- **Goal of the exercise**
Output every line of the entries below as a numbered list, leaving out any blank lines.

────────

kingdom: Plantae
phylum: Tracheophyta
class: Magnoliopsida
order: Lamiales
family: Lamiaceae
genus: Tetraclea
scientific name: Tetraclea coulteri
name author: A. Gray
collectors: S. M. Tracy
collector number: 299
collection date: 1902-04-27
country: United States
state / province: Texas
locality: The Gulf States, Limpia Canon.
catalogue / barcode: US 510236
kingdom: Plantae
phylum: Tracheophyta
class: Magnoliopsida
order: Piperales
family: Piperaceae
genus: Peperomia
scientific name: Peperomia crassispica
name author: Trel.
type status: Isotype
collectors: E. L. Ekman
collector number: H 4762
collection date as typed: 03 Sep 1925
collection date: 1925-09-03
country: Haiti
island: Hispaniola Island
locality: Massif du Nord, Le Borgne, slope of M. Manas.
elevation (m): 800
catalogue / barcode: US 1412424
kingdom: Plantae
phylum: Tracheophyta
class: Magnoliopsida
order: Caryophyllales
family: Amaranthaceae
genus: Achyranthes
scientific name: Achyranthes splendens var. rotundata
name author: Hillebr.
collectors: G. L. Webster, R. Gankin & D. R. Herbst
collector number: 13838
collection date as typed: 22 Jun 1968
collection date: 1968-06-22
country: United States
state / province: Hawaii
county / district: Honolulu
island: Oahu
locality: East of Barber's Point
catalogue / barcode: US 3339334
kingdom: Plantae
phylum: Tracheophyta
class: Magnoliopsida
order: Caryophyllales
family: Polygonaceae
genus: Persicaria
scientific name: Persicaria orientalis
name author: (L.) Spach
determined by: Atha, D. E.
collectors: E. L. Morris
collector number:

────────

- **Complete response**
1. kingdom: Plantae
2. phylum: Tracheophyta
3. class: Magnoliopsida
4. order: Lamiales
5. family: Lamiaceae
6. genus: Tetraclea
7. scientific name: Tetraclea coulteri
8. name author: A. Gray
9. collectors: S. M. Tracy
10. collector number: 299
11. collection date: 1902-04-27
12. country: United States
13. state / province: Texas
14. locality: The Gulf States, Limpia Canon.
15. catalogue / barcode: US 510236
16. kingdom: Plantae
17. phylum: Tracheophyta
18. class: Magnoliopsida
19. order: Piperales
20. family: Piperaceae
21. genus: Peperomia
22. scientific name: Peperomia crassispica
23. name author: Trel.
24. type status: Isotype
25. collectors: E. L. Ekman
26. collector number: H 4762
27. collection date as typed: 03 Sep 1925
28. collection date: 1925-09-03
29. country: Haiti
30. island: Hispaniola Island
31. locality: Massif du Nord, Le Borgne, slope of M. Manas.
32. elevation (m): 800
33. catalogue / barcode: US 1412424
34. kingdom: Plantae
35. phylum: Tracheophyta
36. class: Magnoliopsida
37. order: Caryophyllales
38. family: Amaranthaceae
39. genus: Achyranthes
40. scientific name: Achyranthes splendens var. rotundata
41. name author: Hillebr.
42. collectors: G. L. Webster, R. Gankin & D. R. Herbst
43. collector number: 13838
44. collection date as typed: 22 Jun 1968
45. collection date: 1968-06-22
46. country: United States
47. state / province: Hawaii
48. county / district: Honolulu
49. island: Oahu
50. locality: East of Barber's Point
51. catalogue / barcode: US 3339334
52. kingdom: Plantae
53. phylum: Tracheophyta
54. class: Magnoliopsida
55. order: Caryophyllales
56. family: Polygonaceae
57. genus: Persicaria
58. scientific name: Persicaria orientalis
59. name author: (L.) Spach
60. determined by: Atha, D. E.
61. collectors: E. L. Morris
62. collector number:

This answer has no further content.